A spokesman for Haribo said that the business' chief executive, Hans Riegel, died on Tuesday. Riegel had undergone brain surgery to remove a benign tumor last year.
Riegel and his younger brother, Paul, rebuilt their father's company together after the Second World War. Founder Johann Riegel was known as Hans, and had named his company after the first letters in Hans, Riegel, and the business's home city, Bonn.
The business grew to be world-renowned for its wide array of candy and sugary treats, not least its Gummibärchen, or gummy bears.
Under the Riegel brothers' leadership, the company went global – even exporting its memorable slogan effectively into the English language. "Kids and grown-ups love it so, the happy world of Haribo" is an exceedingly loose but rhythmically pleasing translation of the original "Haribo macht Kinder froh, und Erwachsene ebenso."
With a keen sense for promotion and marketing, Riegel secured domestic celebrities like extravagant game show host Thomas Gottschalk for prolonged television advertising campaigns.
Riegel could be found at the company headquarters, Hans-Riegel-Strasse 1, on most days even into his old age.

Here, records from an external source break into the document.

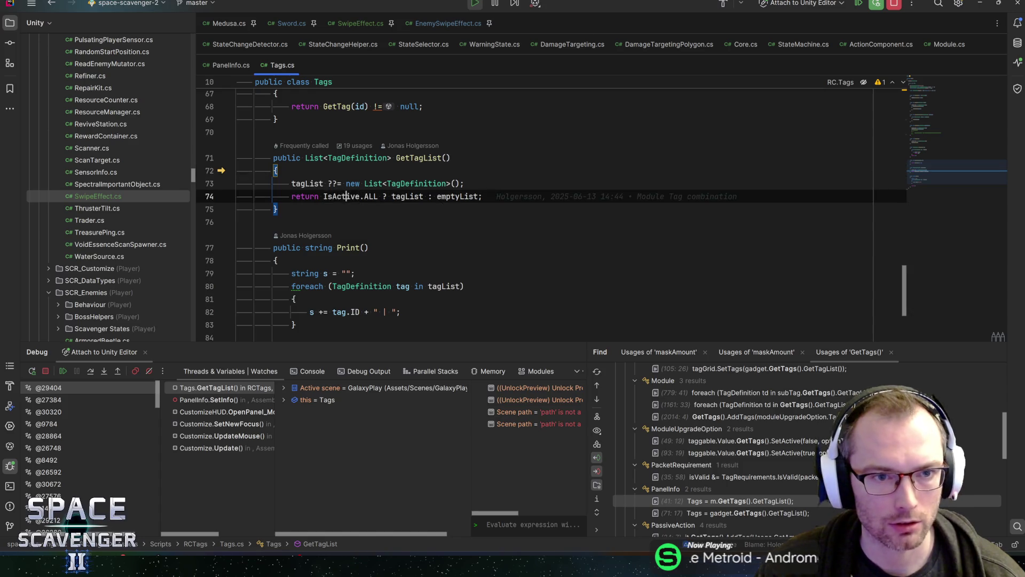
mouse_move(347, 197)
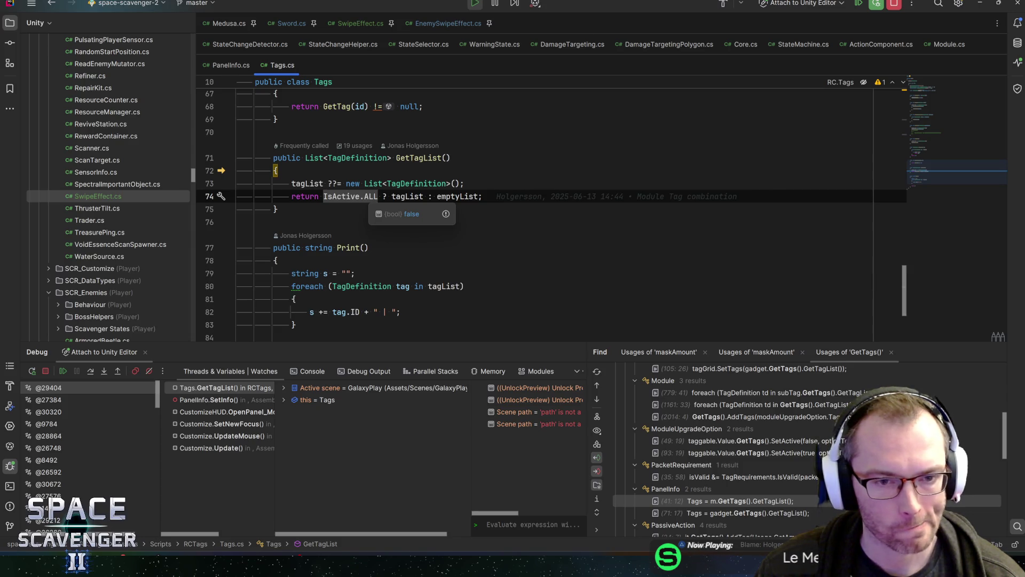
left_click(346, 197, "ctrl")
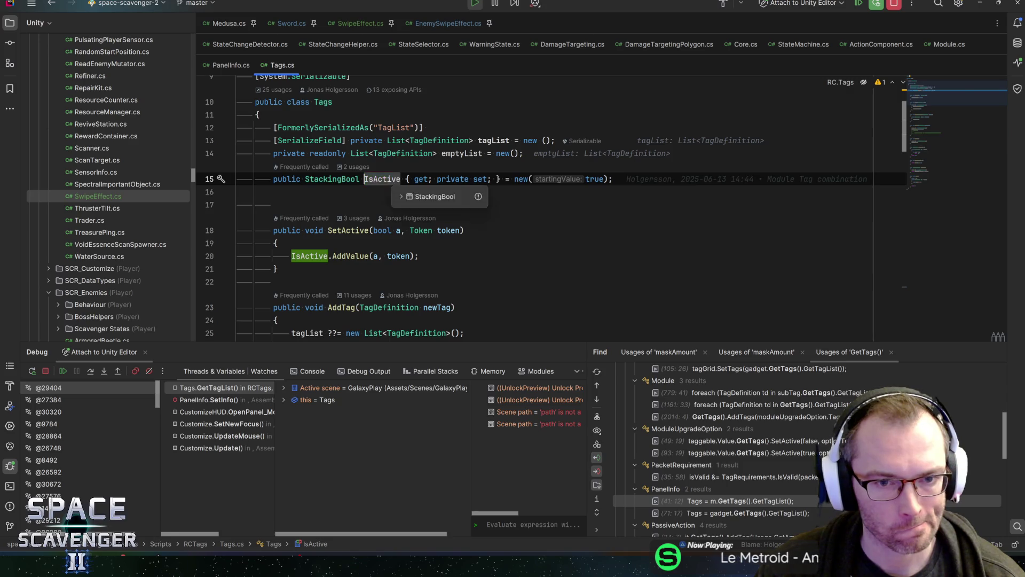
Step: Find IsActive's usage on line 20 in SetActive and open its runtime value
double_click(395, 179)
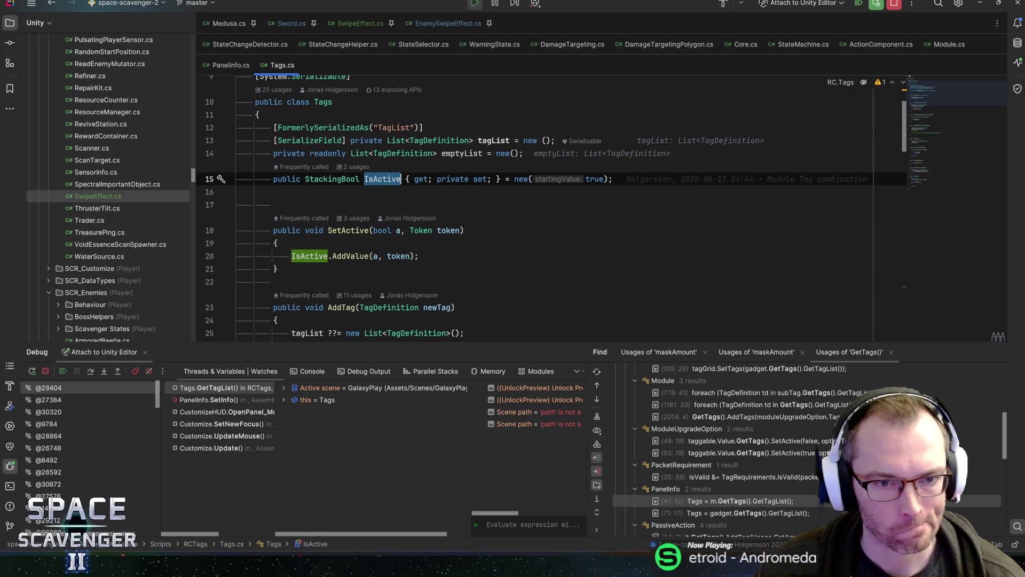
key("ctrl+f")
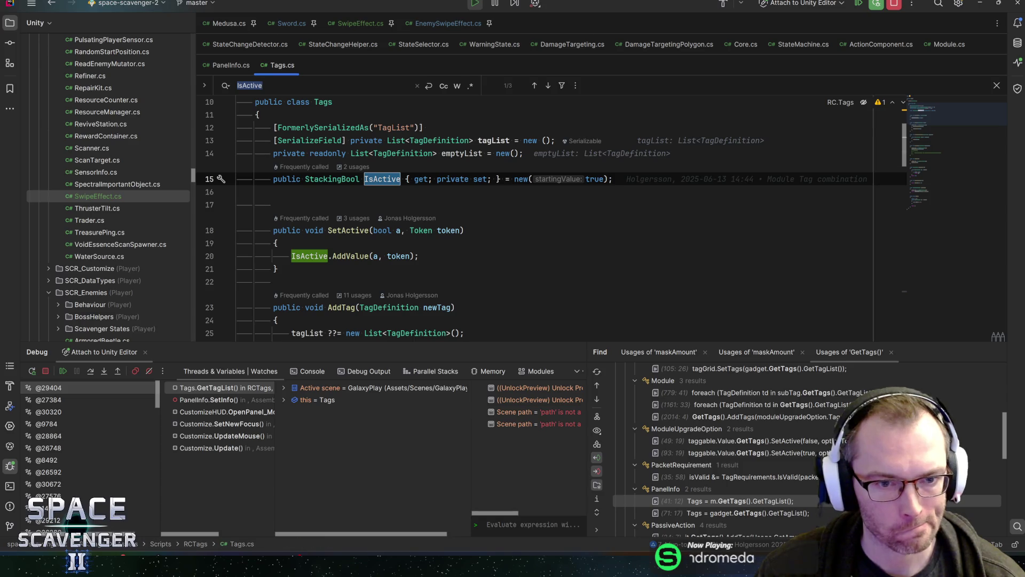
left_click(306, 255)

Haribo employs around 2,000 people and logged turnover of just under 620 million euros ($835 million) in 2011.
Haribo's deceased patriarch was awarded The Order of Merit of the Federal Republic of Germany, first class, in 1994 for his social engagement and promotion of sports. Austria also honored Riegel with the golden order of merit for services rendered to the republic of Austria.